Problem statement → List all lines of the data containing the word "cada".

Data listing →
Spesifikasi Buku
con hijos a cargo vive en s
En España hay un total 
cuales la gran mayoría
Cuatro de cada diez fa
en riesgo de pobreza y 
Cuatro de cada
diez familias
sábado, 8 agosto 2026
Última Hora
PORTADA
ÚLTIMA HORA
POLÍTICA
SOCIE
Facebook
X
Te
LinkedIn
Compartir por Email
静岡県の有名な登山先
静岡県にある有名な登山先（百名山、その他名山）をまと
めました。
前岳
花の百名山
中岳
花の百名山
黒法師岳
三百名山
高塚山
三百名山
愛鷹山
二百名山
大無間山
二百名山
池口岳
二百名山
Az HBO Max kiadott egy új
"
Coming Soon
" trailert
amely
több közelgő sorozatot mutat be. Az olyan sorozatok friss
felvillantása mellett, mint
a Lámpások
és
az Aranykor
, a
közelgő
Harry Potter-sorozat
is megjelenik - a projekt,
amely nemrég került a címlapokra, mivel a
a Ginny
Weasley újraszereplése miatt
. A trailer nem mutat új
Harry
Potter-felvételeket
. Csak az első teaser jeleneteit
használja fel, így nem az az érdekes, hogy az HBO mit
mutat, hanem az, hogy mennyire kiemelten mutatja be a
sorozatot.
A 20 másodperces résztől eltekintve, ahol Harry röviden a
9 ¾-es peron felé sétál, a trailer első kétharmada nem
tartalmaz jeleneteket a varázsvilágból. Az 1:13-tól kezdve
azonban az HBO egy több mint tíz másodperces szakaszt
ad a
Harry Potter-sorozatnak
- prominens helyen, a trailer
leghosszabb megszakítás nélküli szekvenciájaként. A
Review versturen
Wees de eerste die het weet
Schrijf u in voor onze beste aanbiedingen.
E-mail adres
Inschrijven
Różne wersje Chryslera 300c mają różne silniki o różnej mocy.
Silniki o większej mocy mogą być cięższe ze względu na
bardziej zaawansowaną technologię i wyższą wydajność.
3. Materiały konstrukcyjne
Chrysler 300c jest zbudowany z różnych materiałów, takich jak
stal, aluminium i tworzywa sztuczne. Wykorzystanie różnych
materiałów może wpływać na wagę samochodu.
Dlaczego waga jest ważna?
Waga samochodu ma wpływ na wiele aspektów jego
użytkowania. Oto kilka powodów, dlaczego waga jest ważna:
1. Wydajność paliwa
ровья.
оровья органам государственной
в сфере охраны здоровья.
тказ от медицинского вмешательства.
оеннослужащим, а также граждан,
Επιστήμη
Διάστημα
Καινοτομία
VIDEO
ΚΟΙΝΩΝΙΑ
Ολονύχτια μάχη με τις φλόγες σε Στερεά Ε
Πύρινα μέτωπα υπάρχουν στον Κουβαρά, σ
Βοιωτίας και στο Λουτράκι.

Your response →
Cuatro de cada diez fa
Cuatro de cada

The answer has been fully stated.